Samstag, 1. Juli 2017

Angehört: Black Metal im Saarland mit Grau und Ravenfrost

Das Saarland ist nach Einwohnern das kleinste deutsche (Flächen-)Bundesland und sorgt in der Regel nur für wenig Schlagzeilen.  Da uns allerdings mit "Transzendenz" von GRAU und "Lucid Nightmares" von RAVENFROST gleich zwei Scheiben von der Saar geschickt wurden, passt es ganz gut, beide Platten in einem Artikel zusammenzufassen. 

Beginnen wir mit GRAU. Dieses Quartett existiert seit drei Jahren und hat mit "Transzendenz" vergangenen Oktober das erste Lebenszeichen veröffentlicht. Das Album bringt es mit insgesamt sechs Titeln auf eine überschaubare Spielzeit von etwa 33 Minuten. Stilistisch macht der Vierer einen sehr kompetenten Eindruck und legt ein strammes Brett  vor, dass vor allem von kraftvollen Screams und erhabenen bis klirrenden Riffs lebt, die von einem Maschinengewehr-Drumming eindrucksvoll begleitet werden.
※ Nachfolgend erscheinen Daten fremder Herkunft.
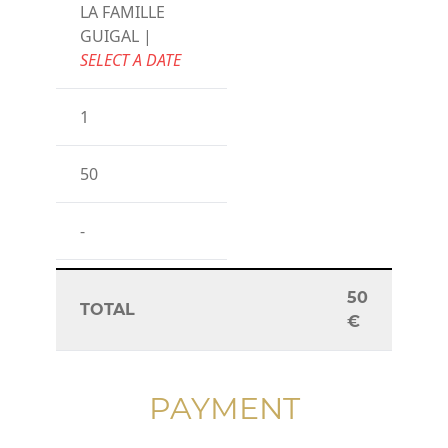
LA FAMILLE
GUIGAL |
SELECT A DATE
1
50
-
50
TOTAL
€
PAYMENT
Allerdings fehlt mir hier ein wenig der Überraschungsmoment. Die Songs hat man gefühlt irgendwie und irgendwo schon einmal so ähnlich gehört und kann relativ leicht antizipieren, was das Song-Writing im weiteren Verlauf parat hält. Deswegen lässt sich auch nicht mehr zu diesem Dreher sagen außer: handwerklich gut gemacht, aber in der Zukunft darf man ruhig ein wenig mutiger sein.
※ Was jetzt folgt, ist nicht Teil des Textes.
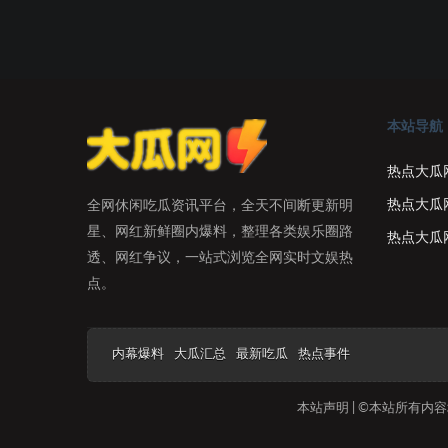
本站导航
热点大瓜
热点大瓜
全网休闲吃瓜资讯平台，全天不间断更新明
星、网红新鲜圈内爆料，整理各类娱乐圈路
热点大瓜
透、网红争议，一站式浏览全网实时文娱热
点。
内幕爆料
大瓜汇总
最新吃瓜
热点事件
本站声明 | ©本站所有内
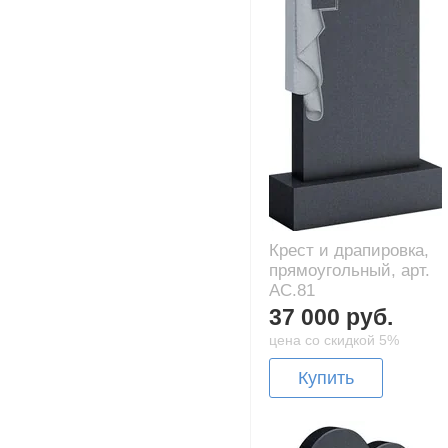
Крест и драпировка,
прямоугольный, арт.
AC.81
37 000 руб.
цена со скидкой 5%
Купить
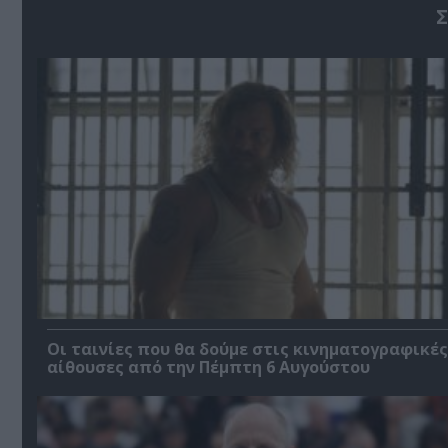
Σ
Οι ταινίες που θα δούμε στις κινηματογραφικές
αίθουσες από την Πέμπτη 6 Αυγούστου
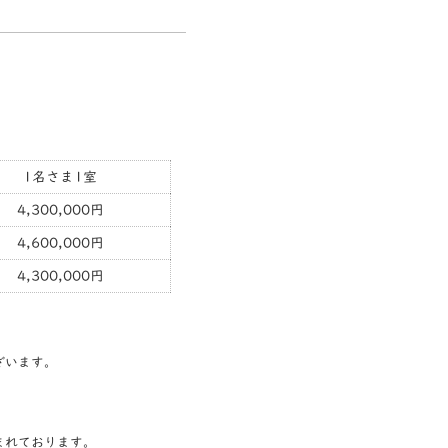
1名さま1室
4,300,000円
4,600,000円
4,300,000円
ざいます。
まれております。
Wenn man sich nun das Digipak von "Lucid Nightmares" von RAVENFROST anschaut, stellt man fest, dass mit K(evin) hier der gleiche Vokalist
beziehungsweise Bassist am Werk ist, wie bei GRAU. Hier jedoch übernimmt  Kevin gleich alle Instrumente (abseits des Drums) und lässt es gemächlicher angehen als bei seiner anderen Band. Auch die Rhythmen und Song-Strukturen wirken experimenteller. Etwas unangenehm ist dafür die Aufnahmequalität, die ziemlich nach Heimproduktion klingt. Besonders die Gesangsparts verlieren dadurch viel Energie und klingen, als wären sie im Badezimmer aufgenommen worden.  Während wir dem Vorgänger "Agonies Of The Past" noch vorgeworfen haben, dass das Schlagzeug zu künstlich klingt, lässt auf dem aktuellen Opus der scheppernde Sound der Schießbude keinen Zweifel daran, dass hier Menschenhand am Werk war. Das ist allerdings kein Kompliment. Dem dritten Song 'The Cold Embrace Of Total Despair' hört man deutlich an, dass dem Drummer gegen Ende die Kräfte ausgehen und die Anschläge verkrampfter werden. In 'She Was Like The Winter' wiederum überlagert ein furchtbar kitschiges Gothic-Keyboard den gesamten Sound und nervt gewaltig. Abseits solcher krasser Ausfälle, kann man sich zumindest die schweren, entschleunigten Titel wie 'Nail Down The Lid' relativ gut anhören - wenn man über die akustische Qualität der Vocals und Drums hinwegsehen kann.
Alles in allem kann man "Transzendenz" von GRAU bedenkenloser weiterempfehlen als RAVENFROSTs "Lucid Nightmares". Das liegt zum einen daran, dass GRAU meist auf Nummer sicher geht, aber auch daran, dass es die bessere Produktion besitzt. RAVENFROST kann man für seinen Mut loben neue Wege gehen zu wollen, sollte aber auch die ziemlich offensichtlichen Probleme im Sound nicht verschweigen. Kurzum, wir haben es hier mit zwei Platten zu tun, die ihre Schwächen aber auch ihre Potentiale haben. 
"Transzendenz" gibt es seit dem 15. Oktober bei Dominance of Darkness Records und "Lucid Nightmares" gibt es direkt auf der Bandcamp-Seite des Projekts (dort kann man sich den Dreher auch umsonst herunterladen oder im Widget weiter oben einfach auf "Download" drücken).